Continue the blog post about the writer's home church from where it stops.

> [Passage shown]
--------
Thursday, September 27, 2007

My Church

Going away to college was a big deal at my church. I attended the Forest Grove United Methodist Church back home in Oregon, and you could say that I am Methodist, since my parents both are and I was baptized in one. Anyway, the second to last Sunday before I left, there was a big section of the service devoted to myself and another friend from church who was graduating also.

I should also let you know that my church has a fantastic youth program. It's undergone a lot of changes over the years, all of which I have been present for, and though I did very little to affect anything with it, it evolved into a great one with two amazing youth pastors. They're husband and wife, and they recently had a baby boy.

So at this service the youth group gave both of us diaries. What's more is that each member of my youth group had written in these diaries little notes to each of us. It was probably the most touching experience I've had at that church, and that's saying a lot considering there have been many special experiences there. Having all of those kids from my church write to me in itself was an amazing feeling. But the things that they wrote, about how much they would miss me and how much I meant to them and the church, made me understand, more than any other occasion in my life, how much that church and those people meant to me. When I think about it, that church allowed me to make friends that I never would have made if I hadn't attended. The memories and lessons from going there ever since I was little are absolutely priceless to me. I didnt even attend that often. As long as I can remember, the tradition with my family was to wake up Sunday morning and ask each other, "do you feel like going to church today". Sometimes there were things that happened during the week that would cause one or all of us to want to go, and if one of us wanted to go, then we would usually all go. Other times, if there was nothing special going on that Sunday, or if our Saturday had been a particularly late one, we just wouldn't go. And I'd think about what the rest of the congregation, the "regulars", thought about us. "Oh, the Hummels didn't show up again," I'd think, "they just aren't good followers". I would think that the rest of the congregation looked down upon us for not attending every Sunday. But that was never the case. If we didn't show up that was ok, and when we came, all the better. They never looked down on us, they simply appreciated us more, at least it seemed like to me, when we did attend!
--------
> [The data]
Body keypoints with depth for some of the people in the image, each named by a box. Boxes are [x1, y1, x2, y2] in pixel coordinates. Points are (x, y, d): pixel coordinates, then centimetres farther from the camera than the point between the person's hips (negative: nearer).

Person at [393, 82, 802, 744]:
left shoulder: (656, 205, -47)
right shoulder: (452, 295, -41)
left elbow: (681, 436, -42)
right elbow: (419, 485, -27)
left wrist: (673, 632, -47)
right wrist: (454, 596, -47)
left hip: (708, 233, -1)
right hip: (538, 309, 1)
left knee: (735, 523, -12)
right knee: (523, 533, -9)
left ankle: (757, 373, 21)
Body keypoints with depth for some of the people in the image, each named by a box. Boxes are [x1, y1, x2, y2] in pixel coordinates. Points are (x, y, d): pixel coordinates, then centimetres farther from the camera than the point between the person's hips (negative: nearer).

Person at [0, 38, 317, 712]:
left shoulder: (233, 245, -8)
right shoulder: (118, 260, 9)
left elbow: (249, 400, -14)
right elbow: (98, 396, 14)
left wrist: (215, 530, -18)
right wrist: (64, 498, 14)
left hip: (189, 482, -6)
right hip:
--------
> [Output]
And I attended youth group even less than I attended church. The one idea that I came up with for this youth group was "Breakfast Club". It started out as a Saturday morning thing where we would get together, make breakfast in the kitchen, then take it to the youth room where we would eat, watch a movie, and just discuss life, religious or not. This seemed like a good plan, but usually it would be me, Bobby (my youth pastor), and maybe one or two other people. Bobby would bring all this breakfast food (which he graciously usually paid for straight from his wallet) and there would be no one to eat it. Gradually, more people caught on, but then the issue of money came up. An idea was brought up to have one Saturday a month where we would make breakfast for the congregation, whoever felt like attending, instead of making ourselves breakfast. Yes, we would still pay for the food, but we were hoping on getting some donations. The food was free, but donations were welcome, that kind of idea. Well the first Saturday for this congregation breakfast was poorly announced, and only one person came. This one person however was a very well respected member of our church, and the following day at church he made an announcement to the entire congregation about how wonderful our food was, and how more people should come next month. That was apparently advertisemnt enough, because the very next month over thirty members came to breakfast, we nearly ran out of food, and gained almost two hundred dollars in donations. The point of telling this story is not to glorify myself, but to glorify my youth group and my church. My idea would have never travelled that far had it not been for the amazing people that I was surrounded by.

So Breafast Club took off, and once it did, for some reason, I started going less. I had almost stopped completely going to youth group meetings on Sunday evenings, and I rarely did any other youth group activites. But when I read those notes written to me in my journal which was to go with me to college, it was as if I had gone to every possible activity that there was.

I have gained some unbelievable lessons from my church days back home, but one of the greatest that I took is that with the right people, the right congregation, nobody will ever judge you on how often you attend church or go on activities. They judge you on your personality and actions while you are with them. If you are good to them when you see them, they will cherish every moment that you are with them, and in turn you cherish every moment you spend with them. I was always forgiven when I forgot an important activity or just didnt feel like attending service; my absence was taken with a grain of salt. But my presence was always an extra gift. I was welcome and I was family. As far as I'm concerned, they were my family too. They still are.

1 comment:

Paul Devitto said...

What made you stop attending church?